Nonetheless, I can assure you of two things: The first being the willingness of the Company to openly communicate with you regarding its business operations and second, the Company’s confidence that all legal proceedings that are presently pending between the Company and these former management parties, including Mr. Robert Oblon will be resolved in favor of the Company, without exception.
We understand that you do not have the benefit of the exhaustive and extensive investigation of the facts and circumstances that the Company’s legal counsel has undertaken in connection with the questionable business practices of various prior management officials of the Company. Let me assure you, however, that current management officials, including the current Board of Directors, have taken immediate and definitive measures to remedy this prior improper conduct, in an effort to protect the interests of the Company’s shareholders and provide a productive and safe environment for its employees and distributor team.
In the coming weeks, the Company anticipates that a significant number of legal issues pending between the Company and these former officials will be resolved favorably to the Company. In anticipation of that result, at the appropriate time, it is the intent of the Board and Company management to meet with you to discuss your questions as well as explore possible opportunities for collaborative projects with you in furtherance of our commitment to the future success of the Company.
/s/ Keith Halls
Keith Halls, Chairman
Board of Directors"
Now what is baffling to me is the fact, the questions I asked were drawn from reviewing the court filing in the pending lawsuits found at Happy Coffee Truth. I wasn't asking anything that would violate any SEC Rule on the books. However, even if that was a concern, then outside legal counsel could have responded as is common in pending lawsuits. I was following the SEC Filing and asking questions any potential investor might ask before buying stock.

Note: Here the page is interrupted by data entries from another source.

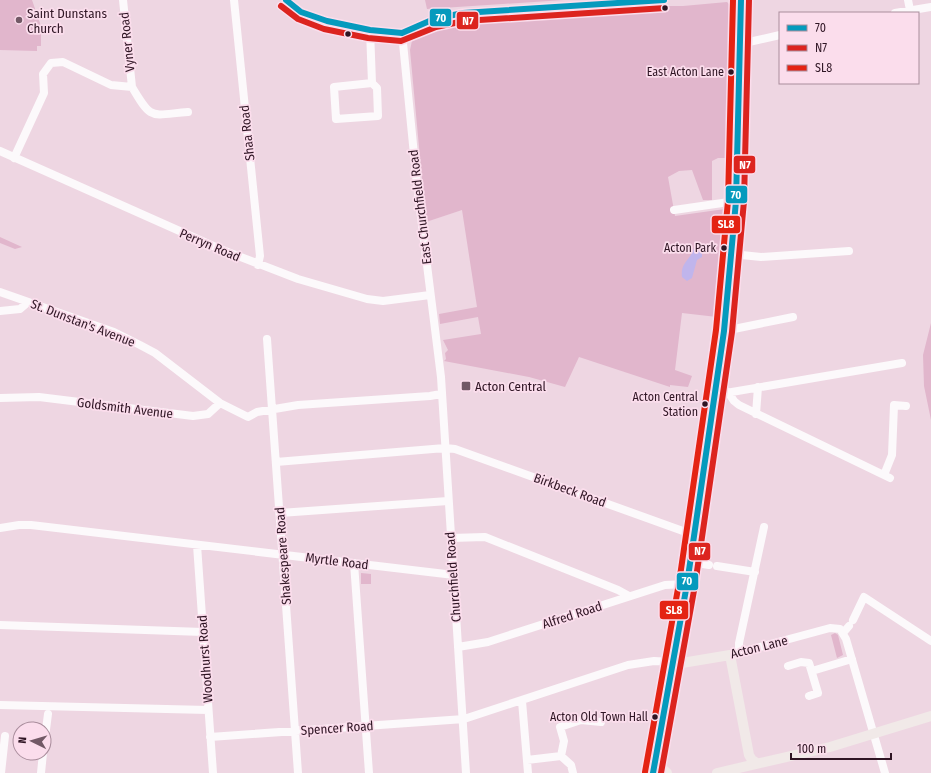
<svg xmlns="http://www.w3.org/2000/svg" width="931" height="773" viewBox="0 0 931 773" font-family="'Fira Sans Condensed',sans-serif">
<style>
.green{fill:#e1b6cc}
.water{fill:#c0b5ec}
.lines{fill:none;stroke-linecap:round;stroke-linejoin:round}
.minor{stroke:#fcf9fb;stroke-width:8}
.major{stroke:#f1e9e8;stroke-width:10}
.bus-1-casing{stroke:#fbddec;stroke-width:9}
.bus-2-casing{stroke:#fbddec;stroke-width:9}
.bus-3-casing{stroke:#fbddec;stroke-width:9}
.bus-1{stroke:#059abd;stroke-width:6}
.bus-2{stroke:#dc241f;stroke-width:6}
.bus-3{stroke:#e42313;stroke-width:6}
.bus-dot{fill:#2f1524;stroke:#fbddec;stroke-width:1.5}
.poi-dot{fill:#725966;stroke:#fbddec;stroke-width:1.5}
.labels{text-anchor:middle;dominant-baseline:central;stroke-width:3.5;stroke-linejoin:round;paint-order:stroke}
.bus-label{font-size:12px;fill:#2f1524;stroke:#fbddec;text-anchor:end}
.poi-label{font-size:13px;fill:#2f1524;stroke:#fbddec;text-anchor:start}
.street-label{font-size:13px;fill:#2f1524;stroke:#fbddec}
.line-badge{stroke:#fbddec;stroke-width:1.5}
.badge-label{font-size:11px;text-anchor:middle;font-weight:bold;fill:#fff}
</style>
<rect width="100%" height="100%" fill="#eed6e2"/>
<path class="green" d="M 0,0 L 32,0 L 41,26 L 41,46 L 37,46 L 37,51 L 0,50 Z
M 425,0 L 564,0 L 427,9 Z
M 727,2 L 732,7 L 728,151 L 727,158 L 718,158 L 712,161 L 712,200 L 703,200 L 692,170 L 679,171 L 668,177 L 675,216 L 725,209 L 726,210 L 723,270 L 717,317 L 682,313 L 675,370 L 692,376 L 688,387 L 670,385 L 670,387 L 579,357 L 565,387 L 529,377 L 444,361 L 446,359 L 445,353 L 448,350 L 443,340 L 481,334 L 478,317 L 440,324 L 439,314 L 477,307 L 462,210 L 426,222 L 410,50 L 413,36 L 428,28 L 448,24 L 651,9 L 653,6 L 683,6 Z
M 0,237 L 22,247 L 15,249 L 0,243 Z
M 931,323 L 931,420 L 924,386 L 923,355 Z
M 361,573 L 371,574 L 371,584 L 361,584 Z
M 835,633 L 838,635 L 843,655 L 837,658 L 831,635 Z"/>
<path class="water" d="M 698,247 L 702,250 L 702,257 L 697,260 L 692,278 L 687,281 L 682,277 C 680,262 691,260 694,248 Z"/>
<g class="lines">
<path class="minor" d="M 234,0 L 260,256 L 258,265
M 286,0 L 301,12 L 327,21 L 370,30 L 402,33 L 434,19 L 463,13 L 664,0
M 908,0 L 910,10
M 895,13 L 931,7
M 370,30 L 372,83 L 334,87 L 336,119 L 378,116 L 377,88 L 372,83
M 402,33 L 417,185 L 441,377 L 466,773
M 740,44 L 780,35
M 132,87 C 152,121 150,115 188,112
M 0,151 L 220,249 L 298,279 L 367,299 L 383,301 L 430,295
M 14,158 L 44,93 L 43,74 L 51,63 L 63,62 L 111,85 L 132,87 L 123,0
M 674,210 L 736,201
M 732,254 L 761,257 L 849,251
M 0,292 L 114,332 L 140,345 L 155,353 L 220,403 L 248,417 L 257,412 L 298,405 L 430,396 L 441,394
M 0,311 L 20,309 L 27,303
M 724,331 L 793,317
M 267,339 L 298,773
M 716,391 L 726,393 L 902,363
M 728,392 L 734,401 L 739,405 L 890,478
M 0,398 L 39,397 L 193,416 L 208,414 L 220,403
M 756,414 L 758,387
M 276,462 L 445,448 L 455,449 L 694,535
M 884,475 L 892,455 L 894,405 L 906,406
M 280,513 L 448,501
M 0,528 L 19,525 L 31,525 L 454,575
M 451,538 L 485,537 L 618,590 L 629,596
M 197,545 L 213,773
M 690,562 L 709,565
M 354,563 L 369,773
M 717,566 L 755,572
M 853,620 L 864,597 L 931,641
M 0,625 L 203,632
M 843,633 L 849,626
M 458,647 L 488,642 L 665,585 L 687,584
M 739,654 L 739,643 L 764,527
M 730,655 L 830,628 L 840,629 L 846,639 L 885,773
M 788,666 L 801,662 L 809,663 L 818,693 L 809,696
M 812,671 L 852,659
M 522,701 L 528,773
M 0,705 L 208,710
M 210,737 L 464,719 L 628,665 L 654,661 L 673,662
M 44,745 L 48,714
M 527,760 L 561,756
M 1,773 L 5,736
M 41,773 L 43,753
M 573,773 L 571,765 L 561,756 L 564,741 L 560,727 L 581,720 L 601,722"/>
<path class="major" d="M 673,662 L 682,663 L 730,655 L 749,755 L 752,760 L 757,763
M 655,762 L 667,773
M 653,773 L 687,584 L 724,331 L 736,201 L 741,0
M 717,773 L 830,747 L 931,716"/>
<defs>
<path id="bus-1" d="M 286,0 L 301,12 L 327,21 L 370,30 L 402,33 L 434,19 L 463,13 L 664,0
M 653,773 L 687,584 L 724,331 L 736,201 L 741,0"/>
<path id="bus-2" d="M 281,6 L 298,19 L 324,29 L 368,38 L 401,41 L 436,27 L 464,21 L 665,8
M 661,773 L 695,585 L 732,332 L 744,201 L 749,0"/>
<path id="bus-3" d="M 645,772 L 679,583 L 716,330 L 728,201 L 733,0"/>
</defs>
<use href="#bus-1" class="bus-1-casing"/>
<use href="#bus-2" class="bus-2-casing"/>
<use href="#bus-3" class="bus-3-casing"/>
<use href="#bus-1" class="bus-1"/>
<use href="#bus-2" class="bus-2"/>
<use href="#bus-3" class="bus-3"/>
</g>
<g class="bus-dot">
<circle cx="665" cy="8" r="3.5"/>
<circle cx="348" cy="34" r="3.5"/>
<circle cx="731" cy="72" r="3.5"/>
<circle cx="724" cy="248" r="3.5"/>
<circle cx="705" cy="404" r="3.5"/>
<circle cx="655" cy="717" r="3.5"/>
</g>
<g class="poi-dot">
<circle cx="19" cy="20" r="4"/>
<rect x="461" y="381" width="10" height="10" rx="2"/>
</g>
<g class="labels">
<g class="bus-label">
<text x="724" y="72">East Acton Lane</text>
<text x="716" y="248">Acton Park</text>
<text x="698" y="397">Acton Central<tspan x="698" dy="15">Station</tspan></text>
<text x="648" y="717">Acton Old Town Hall</text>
</g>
<g class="poi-label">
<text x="27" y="13">Saint Dunstans<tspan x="27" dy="15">Church</tspan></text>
<text x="475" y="386">Acton Central</text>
</g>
<g class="street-label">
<text transform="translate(127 42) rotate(-96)">Vyner Road</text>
<text transform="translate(247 133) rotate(-96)">Shaa Road</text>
<text transform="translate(420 207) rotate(-97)">East Churchfield Road</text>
<text transform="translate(210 245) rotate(23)">Perryn Road</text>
<text transform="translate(83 323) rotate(21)">St. Dunstan's Avenue</text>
<text transform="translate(125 408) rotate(7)">Goldsmith Avenue</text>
<text transform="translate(570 490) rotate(20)">Birkbeck Road</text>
<text transform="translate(283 556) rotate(-94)">Shakespeare Road</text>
<text transform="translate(337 561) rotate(7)">Myrtle Road</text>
<text transform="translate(453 577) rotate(-94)">Churchfield Road</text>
<text transform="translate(572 615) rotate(-18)">Alfred Road</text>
<text transform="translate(759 647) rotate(-14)">Acton Lane</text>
<text transform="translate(205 659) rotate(-94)">Woodhurst Road</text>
<text transform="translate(337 728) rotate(-4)">Spencer Road</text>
</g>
</g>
<g class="line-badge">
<rect x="429" y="8" width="23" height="19" rx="4" fill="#059abd"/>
<rect x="456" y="11" width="23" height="19" rx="4" fill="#dc241f"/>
<rect x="733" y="155" width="23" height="19" rx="4" fill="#dc241f"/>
<rect x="725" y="185" width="23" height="19" rx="4" fill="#059abd"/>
<rect x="711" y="215" width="30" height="19" rx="4" fill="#e42313"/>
<rect x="688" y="542" width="23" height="19" rx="4" fill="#dc241f"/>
<rect x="676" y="572" width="23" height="19" rx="4" fill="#059abd"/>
<rect x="659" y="600" width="30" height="20" rx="4" fill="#e42313"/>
</g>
<g class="badge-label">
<text x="441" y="22">70</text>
<text x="468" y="25">N7</text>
<text x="745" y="169">N7</text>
<text x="736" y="199">70</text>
<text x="726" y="228">SL8</text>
<text x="700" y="555">N7</text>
<text x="687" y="585">70</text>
<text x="674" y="614">SL8</text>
</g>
<rect x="779" y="12" width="140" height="72" fill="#fbddec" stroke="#a98d9c"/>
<rect x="787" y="25" width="20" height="6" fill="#059abd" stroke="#a98d9c"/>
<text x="815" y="32" font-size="12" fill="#2f1524">70</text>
<rect x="787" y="45" width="20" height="6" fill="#dc241f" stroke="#a98d9c"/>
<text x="815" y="52" font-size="12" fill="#2f1524">N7</text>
<rect x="787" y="65" width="20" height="6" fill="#e42313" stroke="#a98d9c"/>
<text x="815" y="72" font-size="12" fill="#2f1524">SL8</text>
<g transform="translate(32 741) rotate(275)"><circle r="19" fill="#fbddec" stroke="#a98d9c"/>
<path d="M0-3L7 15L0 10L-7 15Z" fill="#725966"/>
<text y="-6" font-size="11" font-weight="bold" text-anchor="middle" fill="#2f1524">N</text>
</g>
<path d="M791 753v6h100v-6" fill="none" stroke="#2f1524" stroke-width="2"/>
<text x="797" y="753" font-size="12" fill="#2f1524" stroke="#fbddec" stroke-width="3" paint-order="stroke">100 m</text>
</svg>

Since I received the above letter, I have dug deeper into the individuals now on the Board and executives in the company to see what I can discover.
It has come to my attention that Mr. Kip Allison, a Board Member and Director of the company, has In the past, had what seems to have been sanctioned by the State of Texas ALLISON__KIP_HUGHES.pdf for several purported fiduciary indiscretions Kip_Allison.pdf as well as at least one Civil Fraud Conviction - Kip_Allison_Final_Judgement.pdf.
With Mr. Halls being less than forthcoming; Mr. Robert Oblon now suing the former CEO/President of Sharing Service Global Corporation, Jordon Brock (https://www.m2compliance.com/hosting/company/SHRG/link_files/2017/02-01-2017/Form8-K(02-01-2017)ServicesSharingInc/Form8-K.pdf); and SHRG now suing Robert Oblon, I do not see that this stock is the best investment at this time, even though the company just released the current press release stating Record Earnings (https://www.networknewswire.com/sharing-services-global-corporation-shrg-reports-record-revenues-continues-impressive-sales-momentum/.)
Disclosure: I/we have no positions in any stocks mentioned, and no plans to initiate any positions within the next 72 hours.
Additional disclosure: I wrote this article based on my own personal opinions gathered through my continued due diligence. I am not receiving any form of compensation for writing it. I have no business relationship with any company or individual mentioned in this article.
This article is not intended as investment advice, only relevant company information that might be useful in forming decisions.